■ What you need to do ■
a. Decide whether each of these statements agrees with the FastEmbed article, answering yes or no and quoting the exact words of the article that settle it: (i) FastEmbed is a Python library; (ii) the article says PyTorch and TensorFlow are built only for model inference; (iii) the default workflows are said to handle the 80% use cases in NLP embedding.
b. Continue the FastEmbed article, picking up right after its final sentence.

++++ Text segment

Nirant for Qdrant

Posted on Feb 2, 2024

FastEmbed: Fast and Lightweight Embedding Generation for Text

#python #ai #machinelearning #datascience

Data Science and Machine Learning practitioners often find themselves navigating through a labyrinth of models, libraries, and frameworks. Which model to choose, what embedding size, how to approach tokenizing, these are just some questions you are faced with when starting your work. We understood how, for many data scientists, they wanted an easier and intuitive means to do their embedding work. This is why we built FastEmbed (docs: https://qdrant.github.io/fastembed/) —a Python library engineered for speed, efficiency, and above all, usability. We have created easy to use default workflows, handling the 80% use cases in NLP embedding.

Current State of Affairs for Generating Embeddings

Usually you make embedding by utilizing PyTorch or TensorFlow models under the hood. But using these libraries comes at a cost in terms of ease of use and computational speed. This is at least in part because these are built for both: model inference and improvement e.g. via fine-tuning.

++++++++
++++ Record excerpts

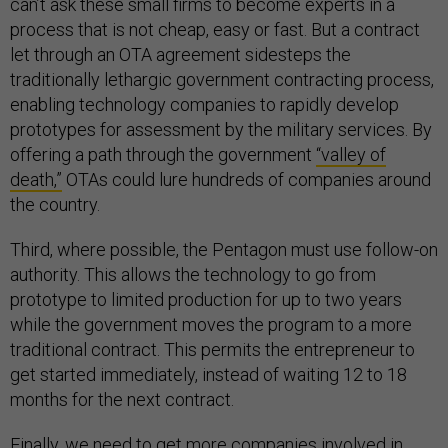
can’t ask these small firms to become experts in a
process that is not cheap, easy or fast. But a contract
let through an OTA agreement sidesteps the
traditionally lethargic government contracting process,
enabling technology companies to rapidly develop
prototypes for assessment by the military services. By
offering a path through the government
“valley of
death,”
OTAs could lure hundreds of companies around
the country.
Third, where possible, the Pentagon must use follow-on
authority. This allows the technology to go from
prototype to limited production for up to two years
while the government moves the program to a more
traditional contract. This permits the entrepreneur to
get started immediately, instead of waiting 12 to 18
months for the next contract.
Finally, we need to get more companies involved in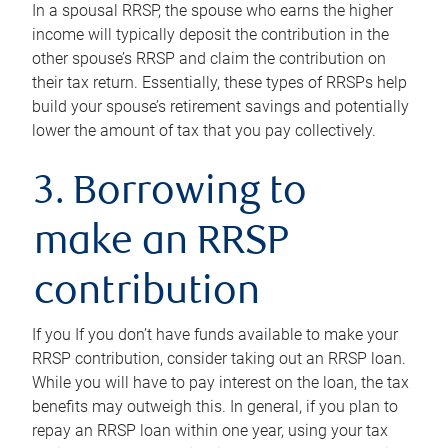
In a spousal RRSP, the spouse who earns the higher
income will typically deposit the contribution in the
other spouse’s RRSP and claim the contribution on
their tax return. Essentially, these types of RRSPs help
build your spouse’s retirement savings and potentially
lower the amount of tax that you pay collectively.
3. Borrowing to
make an RRSP
contribution
If you If you don’t have funds available to make your
RRSP contribution, consider taking out an RRSP loan.
While you will have to pay interest on the loan, the tax
benefits may outweigh this. In general, if you plan to
repay an RRSP loan within one year, using your tax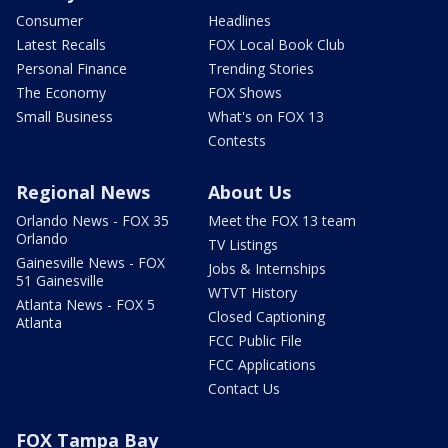
Consumer
Headlines
Latest Recalls
FOX Local Book Club
Personal Finance
Trending Stories
The Economy
FOX Shows
Small Business
What's on FOX 13
Contests
Regional News
About Us
Orlando News - FOX 35
Meet the FOX 13 team
Orlando
TV Listings
Gainesville News - FOX
Jobs & Internships
51 Gainesville
WTVT History
Atlanta News - FOX 5
Closed Captioning
Atlanta
FCC Public File
FCC Applications
Contact Us
FOX Tampa Bay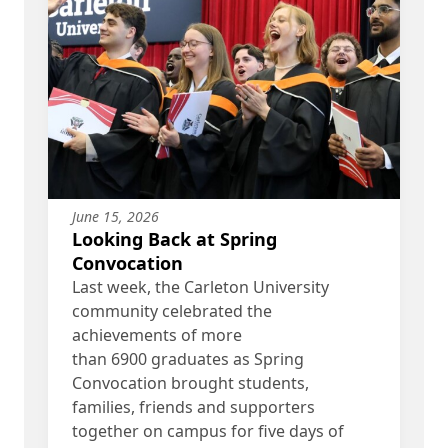
June 15, 2026
Looking Back at Spring
Convocation
Last week, the Carleton University
community celebrated the
achievements of more
than 6900 graduates as Spring
Convocation brought students,
families, friends and supporters
together on campus for five days of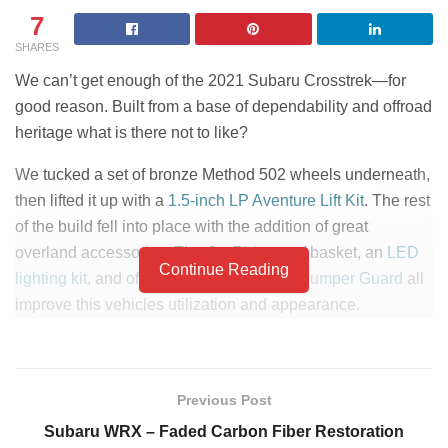
7
SHARES
We can’t get enough of the 2021 Subaru Crosstrek—for
good reason. Built from a base of dependability and offroad
heritage what is there not to like?
We tucked a set of bronze Method 502 wheels underneath,
then lifted it up with a
1.5-inch LP Aventure Lift Kit
. The rest
of the build fell into place with the addition of great
overland accessories. The Go-Rhino roof basket, an
LED
Continue Reading
lighting kit
, and of course a
LP Aventure Bumper Guard
all
improve this vehicles utilization and appearance.
PART LIST
LP Aventure Bumper
Previous Post
LP Aventure Rock Sliders
Guard
Subaru WRX – Faded Carbon Fiber Restoration
1.5-Inch LP Adventure Lift
3M Window Tint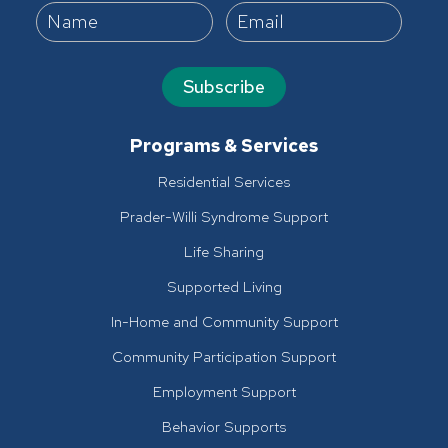
Subscribe
Programs & Services
Residential Services
Prader-Willi Syndrome Support
Life Sharing
Supported Living
In-Home and Community Support
Community Participation Support
Employment Support
Behavior Supports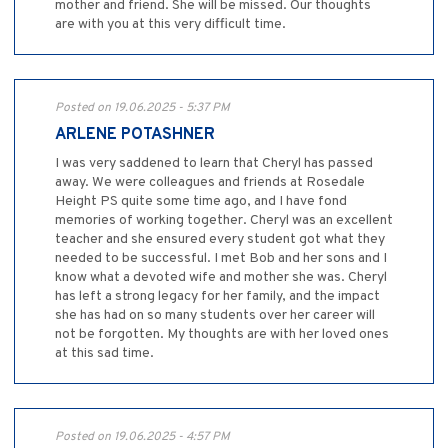
mother and friend. She will be missed. Our thoughts
are with you at this very difficult time.
Posted on 19.06.2025 - 5:37 PM
ARLENE POTASHNER
I was very saddened to learn that Cheryl has passed
away. We were colleagues and friends at Rosedale
Height PS quite some time ago, and I have fond
memories of working together. Cheryl was an excellent
teacher and she ensured every student got what they
needed to be successful. I met Bob and her sons and I
know what a devoted wife and mother she was. Cheryl
has left a strong legacy for her family, and the impact
she has had on so many students over her career will
not be forgotten. My thoughts are with her loved ones
at this sad time.
Posted on 19.06.2025 - 4:57 PM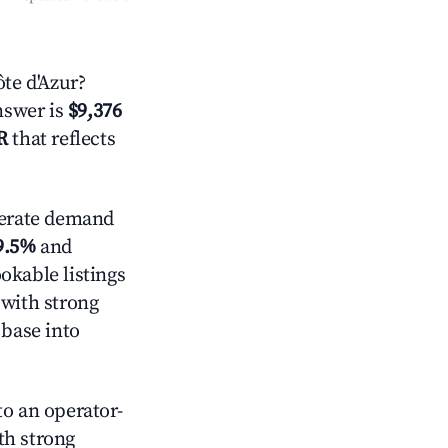
te d'Azur?
answer is
$9,376
R
that reflects
rate demand
9.5%
and
okable listings
 with strong
 base into
o an operator-
ith strong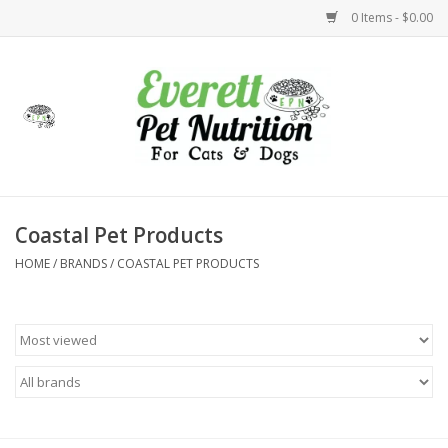
0 Items - $0.00
Home
Accessories
Foods
Coastal Pet Products
HOME
/
BRANDS
/
COASTAL PET PRODUCTS
Health
Toys
Holidays
Treats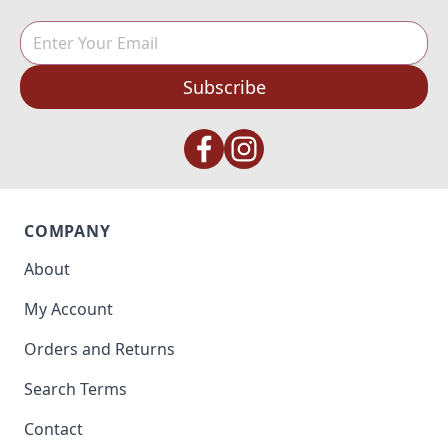
Subscribe
COMPANY
About
My Account
Orders and Returns
Search Terms
Contact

++++++++

■ Answers to the exercise ■
a.
(i) Yes: "a Python library engineered for speed, efficiency, and above all, usability."
(ii) No: "these are built for both: model inference and improvement e.g. via fine-tuning."
(iii) Yes: "handling the 80% use cases in NLP embedding."

b.
To tackle these problems we built a small library focused on the task of quickly and efficiently creating text embeddings. We also decided to start with only a small sample of best in class transformer models. By keeping it small and focused on a particular use case, we could make our library focused without all the extraneous dependencies. We ship with limited models, quantize the model weights and seamlessly integrate them with the ONNX Runtime. FastEmbed strikes a balance between inference time, resource utilization and performance (recall/accuracy).

Quick Example

Here is an example of how simple we have made embedding text documents:



documents: List[str] = [
    "Hello, World!",
    "fastembed is supported by and maintained by Qdrant."
] 
embedding_model = DefaultEmbedding() 
embeddings: List[np.ndarray] = list(embedding_model.embed(documents))

These 3 lines of code do a lot of heavy lifting for you: They download the quantized model, load it using ONNXRuntime, and then run a batched embedding creation of your documents.

Code Walkthrough

Let’s delve into a more advanced example code snippet line-by-line:



from fastembed.embedding import DefaultEmbedding

Here, we import the FlagEmbedding class from FastEmbed and alias it as Embedding. This is the core class responsible for generating embeddings based on your chosen text model. This is also the class which you can import directly as DefaultEmbedding which is BAAI/bge-small-en-v1.5



documents: List[str] = [
    "passage: Hello, World!",
    "query: How is the World?",
    "passage: This is an example passage.",
    "fastembed is supported by and maintained by Qdrant."
]

In this list called documents, we define four text strings that we want to convert into embeddings.

Note the use of prefixes “passage” and “query” to differentiate the types of embeddings to be generated. This is inherited from the cross-encoder implementation of the BAAI/bge series of models themselves. This is particularly useful for retrieval and we strongly recommend using this as well.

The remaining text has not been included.